Avoir un idéal ne lui suffit pas, il lui faut le vivre. Elle n'admet
pas la pureté d'intention. Le conflit qui oppose les deux êtres est
irréductible. C'est ce conflit qu'expose la première trilogie : Évelyne
jeune fille, désillusion d'Évelyne, plaidoirie de Robert. Avec Geneviève, tout
change. Geneviève à quinze ans est arrivée au degré extrême de la libération
intellectuelle d'Évelyne et de plus elle est décidée d'aller jusqu'au
bout dans ses actes. C'est la différence entre deux générations. Grâce
d'ailleurs à Évelyne. Geneviève n'a pas été tenue sous le boisseau.

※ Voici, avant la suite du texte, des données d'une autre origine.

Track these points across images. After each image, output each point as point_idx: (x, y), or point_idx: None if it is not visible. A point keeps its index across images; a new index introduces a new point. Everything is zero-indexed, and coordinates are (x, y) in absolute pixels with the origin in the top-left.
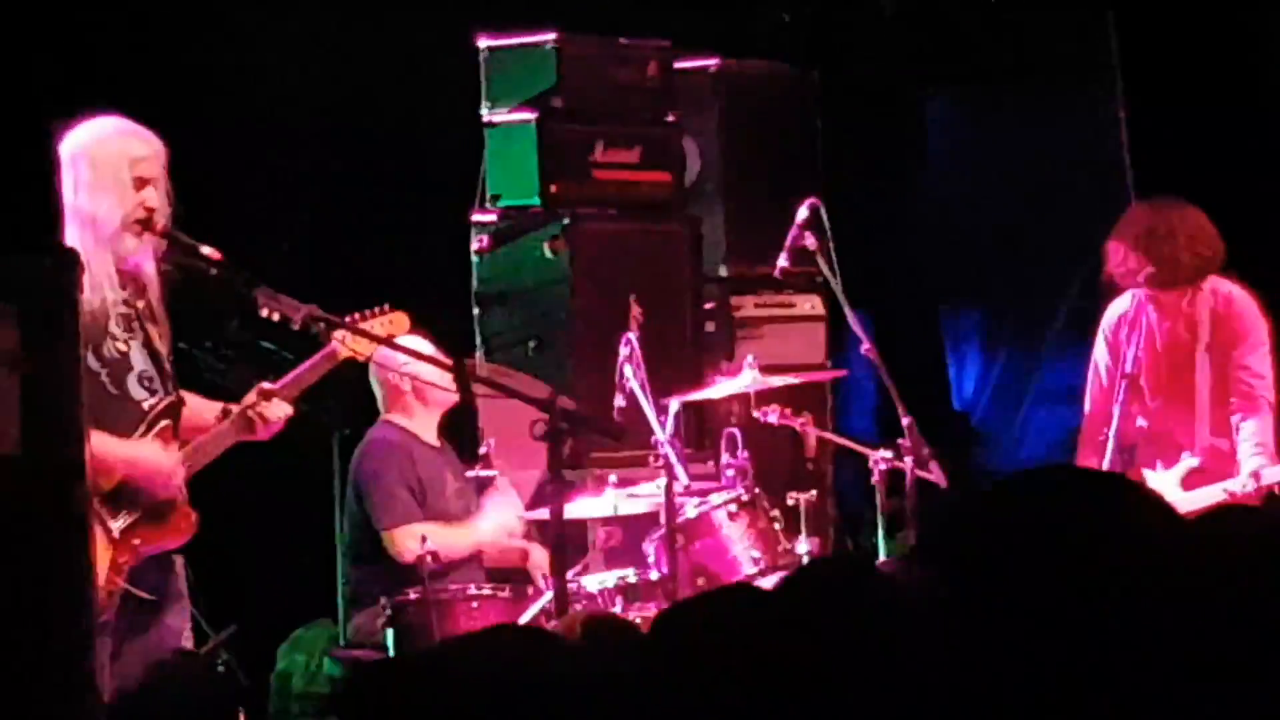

Elle vit déjà, et solidement. Malgré son enthousiasme devant Sara qui
déclame La Mort des amants, elle avoue : « Cet échappement
au réel m’apparaît une sorte de désertion », et elle se répète
cet enseignement final des Nouvelles Nourritures : « Il
ne tient qu'à moi ». Évelyne peut se reconnaître en elle (« Ma
chère Geneviève non plus, ne peut se satisfaire de l’apparence »,
lit-on dans le journal d'Évelyne) ; elle s'y reconnaît même jusqu'à l'effroi. Geneviève n'est pourtant point une
réaliste sans sensibilité. Loin de là. C'est un héros gidien, épris
d'absolu. Son émotion devant la confession que lui fait sa mère de
son amour pour le docteur Marchand, amour d'ailleurs sacrifié, nous
montre que c'est une nature riche et ardente et sensible. Ce n'est
pas un garçon manqué, c'est une femme. Tout cela est terriblement excitant, et nous sommes anxieux de connaître la suite du Journal de Geneviève, de savoir ce qu'apportera la vie à cette fille si bien douée pour la vivre. Geneviève doit avoir maintenant quarante ans ; que fait-elle ? Que pense-t-elle ? Gide nous le dira-t-il ? La question est délicate. Geneviève peut très bien se concevoir comme une dernière lueur jetée sur l’École des Femmes. Pourtant, le personnage est tellement vivant que noua voulons espérer une suite. D'aucuns diront que ça tournerait au roman fleuve. Non, car si un homme a marqué la vie d'Évelyne, je ne crois pas qu'il en soit ainsi pour Geneviève, ou bien cet homme, bouleversant totalement la vie de cette femme, n'éprouvera nullement le devoir de justifier l'homme en face de la femme. Nous voudrions une suite à Geneviève pour
une autre raison. C'est que Geneviève représente dans l'œuvre de Gide
la femme vivante comme la nature. Nous aimerions voir cette sœur plus
grave de Nathanaël vivre sa vie de femme, et semblables au Chœur mystique
du Second Faust, être entraînés en haut par cet Éternel Féminin.